Suddenly, we were at the helm of hurricane DIY without any idea of what to actually DO with it, and we were indeed screwed. But I’m not a quitter. If I say DIY or DIE, I mean it. So we re-grouped. Realized we needed less crafts and more raw materials… like recycled bottles and vases… stuff that we already had in our house even. Then our brains started to get more hip to the crafty jive, and we started to clean out our closets. We found endless amounts of re-usable stuff that was just begging us to make centerpieces with. For example, we found buttons, shoe boxes, sheet music, cardboard, magazines, boxes, T-shirts, vases, frames, bottles, misc containers, CD jewel cases, etc. etc. The jewel cases in particular, are what initially ignited my fire to craft hard… Oh yes. When I saw those puppies collecting dust in the closet, I had an urge to craft hard with a vengeance… then live free and craft hard! Yeah, I know. Serious centerpiece inspiration exploding in my face… and that’s when the idea to turn them into lanterns was born! And it didn’t stop at jewel cases. I soon discovered that any flat surface with an opening for light to shine through would do the trick. SO, I present to you one of my scrappy decor tutorials:
affordable, green and creative – the broke-ass trifecta of crafts!
“HOBO LANTERNS” I find it hilarious that I am about to teach you how to DIY a lantern when I literally flew by the seat of my pants during initial construction. But lucky for me, I made something pretty cool that actually works! Materials:
- CD Jewel Cases, sans sleeves. TWO for each lantern. Or any flat surface that can be glued together to make a box.
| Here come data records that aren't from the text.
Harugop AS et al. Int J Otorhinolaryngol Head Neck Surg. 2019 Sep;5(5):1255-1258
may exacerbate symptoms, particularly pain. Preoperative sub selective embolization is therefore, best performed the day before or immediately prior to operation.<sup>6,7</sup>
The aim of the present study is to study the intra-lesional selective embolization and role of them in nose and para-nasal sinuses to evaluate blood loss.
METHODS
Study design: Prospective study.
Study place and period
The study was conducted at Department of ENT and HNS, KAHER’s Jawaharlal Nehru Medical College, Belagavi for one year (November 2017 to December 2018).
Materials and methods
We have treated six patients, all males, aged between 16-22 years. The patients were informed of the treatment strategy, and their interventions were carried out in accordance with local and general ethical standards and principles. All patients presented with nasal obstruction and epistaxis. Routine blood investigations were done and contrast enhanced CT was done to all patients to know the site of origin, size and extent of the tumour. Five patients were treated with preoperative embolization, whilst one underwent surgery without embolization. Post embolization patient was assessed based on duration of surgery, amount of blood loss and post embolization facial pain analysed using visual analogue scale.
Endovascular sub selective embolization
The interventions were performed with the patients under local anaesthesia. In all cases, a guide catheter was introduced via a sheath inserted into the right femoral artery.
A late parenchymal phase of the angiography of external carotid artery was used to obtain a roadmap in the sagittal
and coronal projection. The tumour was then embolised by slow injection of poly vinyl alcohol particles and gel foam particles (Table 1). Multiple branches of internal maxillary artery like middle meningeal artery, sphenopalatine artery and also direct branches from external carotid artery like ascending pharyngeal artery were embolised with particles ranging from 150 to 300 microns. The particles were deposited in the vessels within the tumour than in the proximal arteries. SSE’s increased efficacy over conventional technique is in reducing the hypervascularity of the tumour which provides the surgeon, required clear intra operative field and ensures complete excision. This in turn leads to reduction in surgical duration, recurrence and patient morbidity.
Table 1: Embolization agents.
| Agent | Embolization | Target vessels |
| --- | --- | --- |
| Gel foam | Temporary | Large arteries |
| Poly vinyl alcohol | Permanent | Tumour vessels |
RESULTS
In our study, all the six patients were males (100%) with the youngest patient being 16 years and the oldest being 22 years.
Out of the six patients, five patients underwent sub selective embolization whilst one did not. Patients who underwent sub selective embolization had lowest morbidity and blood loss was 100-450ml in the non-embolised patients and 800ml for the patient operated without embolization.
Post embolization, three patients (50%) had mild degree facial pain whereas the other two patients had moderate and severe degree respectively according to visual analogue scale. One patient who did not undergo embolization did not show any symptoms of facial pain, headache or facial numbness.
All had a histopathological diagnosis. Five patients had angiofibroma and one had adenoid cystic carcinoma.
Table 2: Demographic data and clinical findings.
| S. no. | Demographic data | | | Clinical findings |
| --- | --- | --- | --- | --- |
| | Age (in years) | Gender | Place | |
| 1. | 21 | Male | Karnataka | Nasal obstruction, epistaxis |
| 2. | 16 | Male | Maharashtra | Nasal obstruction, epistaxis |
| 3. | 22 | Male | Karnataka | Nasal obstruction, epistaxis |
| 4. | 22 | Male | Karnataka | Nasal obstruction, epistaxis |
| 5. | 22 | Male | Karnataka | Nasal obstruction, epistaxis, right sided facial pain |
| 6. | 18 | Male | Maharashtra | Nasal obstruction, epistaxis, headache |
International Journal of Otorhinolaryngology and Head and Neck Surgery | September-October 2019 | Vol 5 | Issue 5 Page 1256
Just make sure parts of it allow light to shine through.
- A glue gun.
- Tissue paper (don’t think you need to go out and buy this new… look in old shoe boxes and shopping bags)
- Re-usable paper: i.e. sheet music, old books, outdated maps… your class notes from Spanish 101 even!
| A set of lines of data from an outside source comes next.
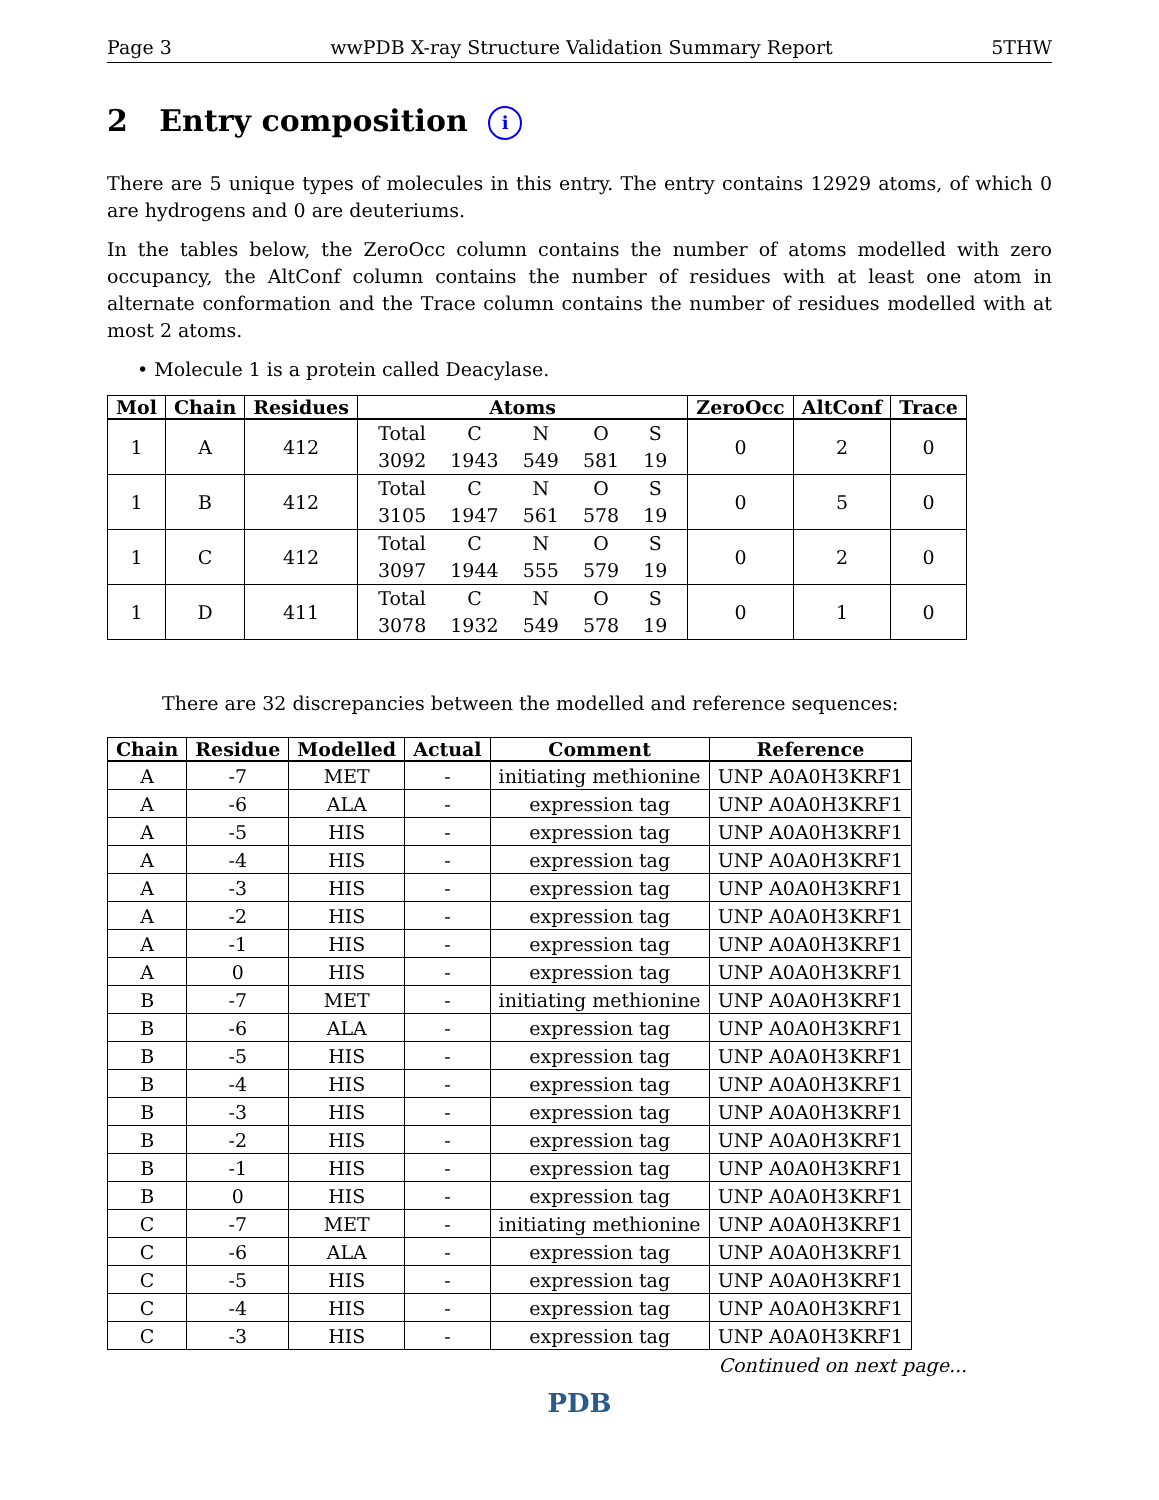Page 3 wwPDB X-ray Structure Validation Summary Report 5THW
2 Entry composition i
There are 5 unique types of molecules in this entry. The entry contains 12929 atoms, of which 0 are hydrogens and 0 are deuteriums.
In the tables below, the ZeroOcc column contains the number of atoms modelled with zero occupancy, the AltConf column contains the number of residues with at least one atom in alternate conformation and the Trace column contains the number of residues modelled with at most 2 atoms.
• Molecule 1 is a protein called Deacylase.
| Mol | Chain | Residues | Atoms | ZeroOcc | AltConf | Trace |
| --- | --- | --- | --- | --- | --- | --- |
| 1 | A | 412 | / Total / C / N / O / S / / 3092 / 1943 / 549 / 581 / 19 / | 0 | 2 | 0 |
| 1 | B | 412 | / Total / C / N / O / S / / 3105 / 1947 / 561 / 578 / 19 / | 0 | 5 | 0 |
| 1 | C | 412 | / Total / C / N / O / S / / 3097 / 1944 / 555 / 579 / 19 / | 0 | 2 | 0 |
| 1 | D | 411 | / Total / C / N / O / S / / 3078 / 1932 / 549 / 578 / 19 / | 0 | 1 | 0 |
There are 32 discrepancies between the modelled and reference sequences:
| Chain | Residue | Modelled | Actual | Comment | Reference |
| --- | --- | --- | --- | --- | --- |
| A | -7 | MET | - | initiating methionine | UNP A0A0H3KRF1 |
| A | -6 | ALA | - | expression tag | UNP A0A0H3KRF1 |
| A | -5 | HIS | - | expression tag | UNP A0A0H3KRF1 |
| A | -4 | HIS | - | expression tag | UNP A0A0H3KRF1 |
| A | -3 | HIS | - | expression tag | UNP A0A0H3KRF1 |
| A | -2 | HIS | - | expression tag | UNP A0A0H3KRF1 |
| A | -1 | HIS | - | expression tag | UNP A0A0H3KRF1 |
| A | 0 | HIS | - | expression tag | UNP A0A0H3KRF1 |
| B | -7 | MET | - | initiating methionine | UNP A0A0H3KRF1 |
| B | -6 | ALA | - | expression tag | UNP A0A0H3KRF1 |
| B | -5 | HIS | - | expression tag | UNP A0A0H3KRF1 |
| B | -4 | HIS | - | expression tag | UNP A0A0H3KRF1 |
| B | -3 | HIS | - | expression tag | UNP A0A0H3KRF1 |
| B | -2 | HIS | - | expression tag | UNP A0A0H3KRF1 |
| B | -1 | HIS | - | expression tag | UNP A0A0H3KRF1 |
| B | 0 | HIS | - | expression tag | UNP A0A0H3KRF1 |
| C | -7 | MET | - | initiating methionine | UNP A0A0H3KRF1 |
| C | -6 | ALA | - | expression tag | UNP A0A0H3KRF1 |
| C | -5 | HIS | - | expression tag | UNP A0A0H3KRF1 |
| C | -4 | HIS | - | expression tag | UNP A0A0H3KRF1 |
| C | -3 | HIS | - | expression tag | UNP A0A0H3KRF1 |
Continued on next page...
PDB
- Battery-powered mini-tea lights. Candles. Light strings. The glow of your cat’s eyes. Anything that shines a light.
- Paint (optional)
- Yarn, string or something of the sort (optional)
- Pants (always optional)
Glue your jewel cases into a box shape, leaving the top and the bottom exposed. Pssst! This is a FANTASTIC task for the men to do. Mike was all over gluing these things together. For him it was like putting together the world’s easiest puzzle over and over. He was a jewel case-gluin’ beast.
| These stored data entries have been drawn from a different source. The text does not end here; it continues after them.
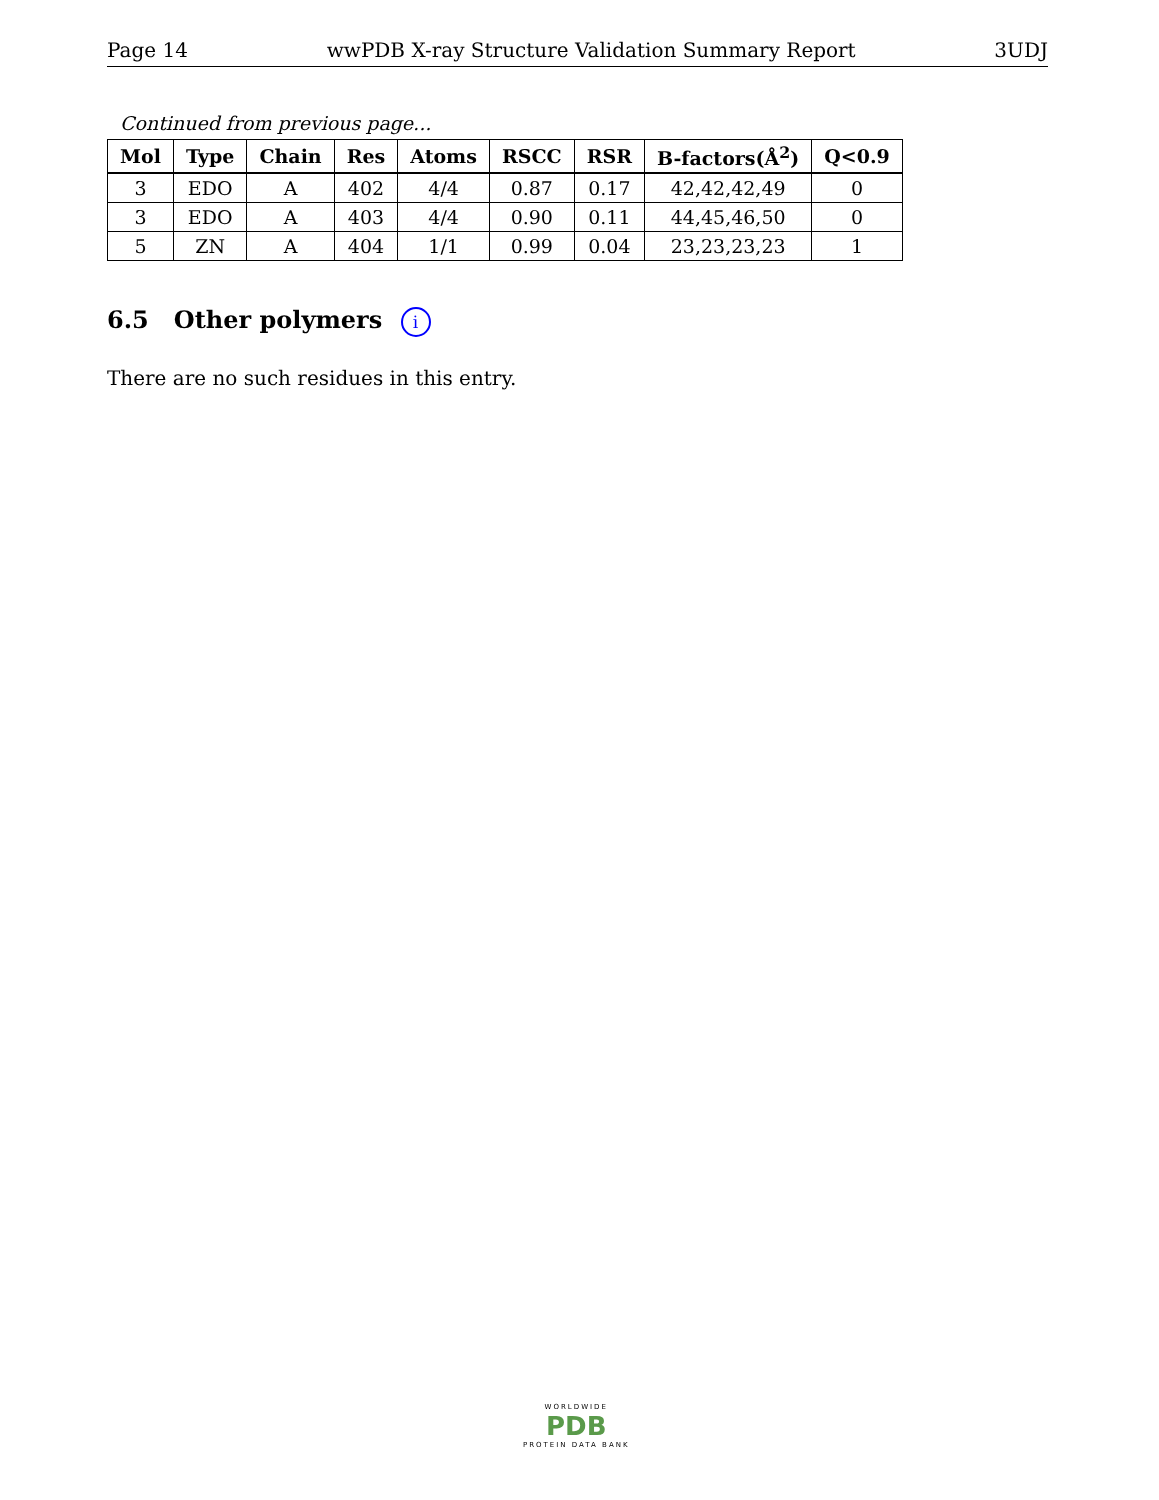Page 14 wwPDB X-ray Structure Validation Summary Report 3UDJ
Continued from previous page...
| Mol | Type | Chain | Res | Atoms | RSCC | RSR | B-factors(Å<sup>2</sup>) | Q<0.9 |
| --- | --- | --- | --- | --- | --- | --- | --- | --- |
| 3 | EDO | A | 402 | 4/4 | 0.87 | 0.17 | 42,42,42,49 | 0 |
| 3 | EDO | A | 403 | 4/4 | 0.90 | 0.11 | 44,45,46,50 | 0 |
| 5 | ZN | A | 404 | 1/1 | 0.99 | 0.04 | 23,23,23,23 | 1 |
6.5 Other polymers i
There are no such residues in this entry.
WORLDWIDE
PDB
PROTEIN DATA BANK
Glue tissue paper on all sides of the jewel case that are clear (some cases will have all clear sides, and some will only be clear on half. Using both kinds totally works).
Cover the non-clear jewel case sides with some of your re-usable paper. Then cut out shapes like hearts or stars, and glue them on the tissue paper sides in whatever design suits the style of your wedding. I chose to paint flowers on some of my lanterns to give a them a little more color.
Place your chosen light source under the finished lantern, and there you have it! A scrappy, but beautiful alternative to illuminating your tables or your outside reception. The best part about hobo lanterns is that they can sit on a table, or be hung from above. That’s where the yarn or string would come in.
You can stack them, or let them roll solo.
These hobo lanterns use recycled Chinese character paper and outdated maps…
And scraps of wood leftover from which we built 3-D animals with!
What are some other reusable materials we could use to make Hobo Lanterns?